*** RECORDS SUPPLIED ***

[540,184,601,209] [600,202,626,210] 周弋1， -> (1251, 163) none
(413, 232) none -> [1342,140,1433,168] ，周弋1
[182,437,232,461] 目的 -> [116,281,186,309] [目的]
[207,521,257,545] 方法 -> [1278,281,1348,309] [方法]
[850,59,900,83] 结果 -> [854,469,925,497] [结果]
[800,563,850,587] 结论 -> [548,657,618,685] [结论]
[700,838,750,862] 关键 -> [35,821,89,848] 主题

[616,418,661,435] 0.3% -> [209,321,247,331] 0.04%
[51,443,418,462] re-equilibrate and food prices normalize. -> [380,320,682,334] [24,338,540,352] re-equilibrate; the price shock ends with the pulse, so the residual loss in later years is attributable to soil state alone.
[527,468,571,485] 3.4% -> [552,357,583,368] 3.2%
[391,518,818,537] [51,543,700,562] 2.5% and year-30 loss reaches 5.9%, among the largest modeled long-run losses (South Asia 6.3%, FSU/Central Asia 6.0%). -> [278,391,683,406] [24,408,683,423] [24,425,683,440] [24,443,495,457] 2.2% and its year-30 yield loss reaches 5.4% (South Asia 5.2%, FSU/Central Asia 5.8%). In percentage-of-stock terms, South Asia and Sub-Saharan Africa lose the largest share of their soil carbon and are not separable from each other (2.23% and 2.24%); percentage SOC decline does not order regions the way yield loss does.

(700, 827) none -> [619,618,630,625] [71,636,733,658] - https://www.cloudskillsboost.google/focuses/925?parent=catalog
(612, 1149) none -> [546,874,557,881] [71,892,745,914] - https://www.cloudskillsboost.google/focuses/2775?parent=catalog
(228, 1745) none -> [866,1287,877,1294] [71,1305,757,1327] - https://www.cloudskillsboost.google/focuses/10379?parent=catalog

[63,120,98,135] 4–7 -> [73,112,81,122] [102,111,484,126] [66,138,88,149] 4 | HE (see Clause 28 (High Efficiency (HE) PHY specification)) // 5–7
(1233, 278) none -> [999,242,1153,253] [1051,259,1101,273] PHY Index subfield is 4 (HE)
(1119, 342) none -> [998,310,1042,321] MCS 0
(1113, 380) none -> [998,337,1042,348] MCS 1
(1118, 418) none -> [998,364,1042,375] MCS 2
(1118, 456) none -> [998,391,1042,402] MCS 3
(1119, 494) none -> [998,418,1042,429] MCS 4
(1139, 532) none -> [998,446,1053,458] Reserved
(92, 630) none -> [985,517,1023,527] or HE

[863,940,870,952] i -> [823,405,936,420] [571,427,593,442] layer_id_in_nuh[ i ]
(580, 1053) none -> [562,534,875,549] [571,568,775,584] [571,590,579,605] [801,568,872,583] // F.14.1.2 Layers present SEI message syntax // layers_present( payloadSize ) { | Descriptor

*** End of RECORDS SUPPLIED ***

| WORK REQUIRED |
From the listing above, repeat exactly the lines starting at the line that includes "[616,418,661,435] 0.3% ->" and ending at the line that includes "[527,468,571,485] 3.4% ->", with nothing outside that span.

| ANSWER BELOW |
[616,418,661,435] 0.3% -> [209,321,247,331] 0.04%
[51,443,418,462] re-equilibrate and food prices normalize. -> [380,320,682,334] [24,338,540,352] re-equilibrate; the price shock ends with the pulse, so the residual loss in later years is attributable to soil state alone.
[527,468,571,485] 3.4% -> [552,357,583,368] 3.2%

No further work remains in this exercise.